As with any good story, I think your antagonists need to be relatable; ideally, even if you disagree with their choices, you can understand why they make them. You also need to raise a question in the reader’s mind early on, one they feel compelled to get answered, and one that grows in complexity as the story unfolds until, at last, they find out what ties all these events together. In particular, I like to play a lot with secrets—those we keep from each other and ourselves.

What do you hope readers will take away from this book?

The novel is told through several perspectives. This is done, in part, to help the readers understand each character’s inner world and motivation. As the story unfolds, I like to think the readers will come to see even the bad guys as people they can understand if not relate to.

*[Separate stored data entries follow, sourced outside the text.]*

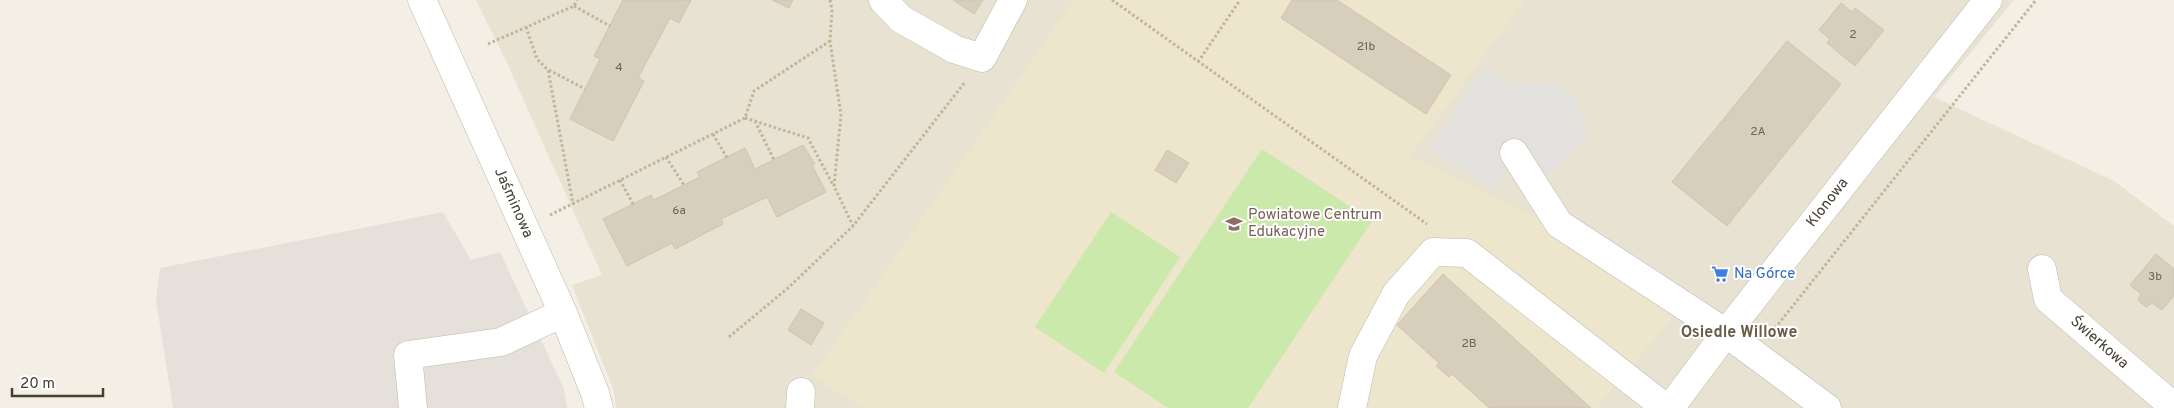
<svg xmlns="http://www.w3.org/2000/svg" width="2174" height="408" viewBox="0 0 2174 408" font-family="Overpass,sans-serif">
<style>
.residential{fill:#e7e2d2}
.industrial{fill:#e5e0d9}
.education{fill:#ede6cd}
.green{fill:#cae9ab}
.parking{fill:#e3e1dd}
.building{fill:#d8cebc;stroke:#d0c4ac}
.lines{fill:none;stroke-linecap:round;stroke-linejoin:round}
.minor-casing{stroke:#bfb8a6;stroke-width:29}
.path{stroke:#c1b497;stroke-width:3;stroke-dasharray:2.5 2.5;stroke-linecap:butt}
.minor{stroke:#fff;stroke-width:28}
.labels{text-anchor:middle;dominant-baseline:central;stroke-width:4;stroke-linejoin:round;paint-order:stroke}
.number-label{font-size:12px;fill:#6a6356}
.street-label{font-size:15px;fill:#453f34;stroke:#fff}
.education-label{font-size:15px;fill:#785e54;stroke:#fff;text-anchor:start}
.shop-label{font-size:15px;fill:#366cbe;stroke:#fff;text-anchor:start}
.neighbourhood-label{font-size:16px;font-weight:bold;fill:#685e4a;stroke:#fff}
</style>
<rect width="100%" height="100%" fill="#f3efe4"/>
<path class="residential" d="M476,0h1538l-80,97 180,84 60,45v182h-1558l-2,-17 -42,-106 30,-10 -95,-212z"/>
<path class="industrial" d="M443,212l28,48 29,-8 64,137 3,19h-394l-17,-108 4,-32z"/>
<path class="education" d="M1074,0h451l-115,156 283,137 -97,115h-733l-51,-32z"/>
<path class="green" d="M1262,149l110,72 -124,187h-80l-54,-36z
M1111,212l69,45 -76,116 -69,-46z"/>
<path class="parking" d="M1483,68l33,16h43l15,14 15,37 -45,43 -38,-8 -11,19 -65,-39z"/>
<path class="building" d="M623,0h68l-12,23 -9,-5 -32,60 6,3 -31,60 -43,-22 30,-60 -6,-3z
M772,0h21l-4,8z
M953,0h30l-9,14z
M1292,0h45l114,75 -25,39 -145,-96z
M1841,3l11,9 3,-4 29,22 -29,36 -28,-23 3,-4 -11,-9z
M1787,41l54,43 -114,142 -55,-44z
M803,145l12,19 -3,1 14,27 -49,25 -10,-20 -46,22 2,5 -48,25 -3,-6 -45,23 -24,-47 48,-24 3,5 46,-23 -3,-5 48,-24 10,21z
M1167,150l22,13 -13,20 -21,-13z
M2156,254l18,15v27l-12,14 -10,-7 -6,4 -8,-7 3,-6 -11,-9z
M1443,274l148,134h-102l-37,-34 -3,3 -13,-11 3,-3 -42,-38z
M801,309l23,14 -13,22 -23,-15z"/>
<g class="lines">
<g class="minor-casing">
<path id="minor" d="M422,0l141,313 32,80 4,15
M883,0l18,19 53,30 28,9 31,-58
M1514,153l45,71 167,109 101,75
M2042,269l6,30 126,108
M413,408l-5,-53 93,-13 62,-29
M800,408l1,-16
M1352,408l11,-52 33,-62 37,-42 34,1 199,155
M1670,408l56,-75 262,-333"/>
</g>
<path class="path" d="M830,0l2,10 -2,31 11,74 -7,71 19,40
M1112,0l315,224
M574,6l36,20
M526,27l11,32 11,11 25,134
M488,44l86,-38 3,-6
M1198,62l42,-62
M549,70l36,19
M745,118l63,20 25,47
M755,121l19,39
M713,134l14,24
M666,157l18,28
M620,180l13,24
M550,215l195,-97 9,-27 76,-50
M1772,332l264,-332
M729,337l59,-49 65,-62 112,-144"/>
<use href="#minor" class="minor"/>
</g>
<defs>
<g id="school-bare" transform="scale(1.35)"><path d="M0-5L7-2L0 1L-7-2ZM-4 1L0 2.5L4 1V4Q0 6-4 4Z" fill="#8d6e63" stroke="#fff" stroke-width="2.5" paint-order="stroke"/></g>
<g id="supermarket-bare" transform="scale(1.35)"><path d="M-6-5.5h2.5l.6 2H6L4.5 2H-2.5L-4.4-4H-6ZM-1.5 3.2a1.3 1.3 0 1 0 .1 0ZM3 3.2a1.3 1.3 0 1 0 .1 0Z" fill="#3f7fe0" stroke="#fff" stroke-width="2.5" paint-order="stroke"/></g>
</defs>
<g fill-rule="evenodd">
<use href="#school-bare" x="1234" y="224"/>
<use href="#supermarket-bare" x="1720" y="274"/>
</g>
<g class="labels">
<g class="number-label">
<text x="1853" y="35">2</text>
<text x="1366" y="47">21b</text>
<text x="619" y="68">4</text>
<text x="1758" y="132">2A</text>
<text x="679" y="211">6a</text>
<text x="2155" y="277">3b</text>
<text x="1469" y="344">2B</text>
</g>
<g class="street-label">
<text transform="translate(513 203) rotate(66)">Jaśminowa</text>
<text transform="translate(1828 203) rotate(-52)">Klonowa</text>
<text transform="translate(2099 343) rotate(41)">Świerkowa</text>
</g>
<g class="education-label">
<text x="1248" y="215">Powiatowe Centrum<tspan x="1248" dy="17">Edukacyjne</tspan></text>
</g>
<g class="shop-label">
<text x="1734" y="274">Na Górce</text>
</g>
<g class="neighbourhood-label">
<text x="1739" y="333">Osiedle Willowe</text>
</g>
</g>
<path d="M12 388v8h91v-8" fill="none" stroke="#453f34" stroke-width="2.5"/>
<text x="20" y="388" font-size="15" fill="#453f34" stroke="#ffffff" stroke-width="4" paint-order="stroke">20 m</text>
</svg>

And maybe, because of how they will come to understand these characters, they will at least pause for a moment before drawing conclusions about someone they don’t know. That is something I think the world could use more of, in general.

Was there anything new you discovered, or that surprised you, as you wrote this book?

In this book, someone needs to get into a locked computer that isn’t theirs. This is something I researched for authenticity. I was surprised to learn that with a little knowledge and the right tools, it is far easier than you might expect.

How is the concept of justice related to the book?

Most of my characters, good or bad, are concerned with finding justice, as they define it. I think it’s an interesting question and one you can only answer for yourself. I thought it would be fun to see how entirely different people might approach the question and how those individual quests for justice might change when confronted with each other.


Reagan Keeter is the author of the psychological thriller Buried and a National Indie Excellence Awards finalist. He has worked as a writer and editor at Georgia newspapers. He has lived in Bucharest, Prague, Manchester, and Chicago, but is now back in his hometown of Atlanta.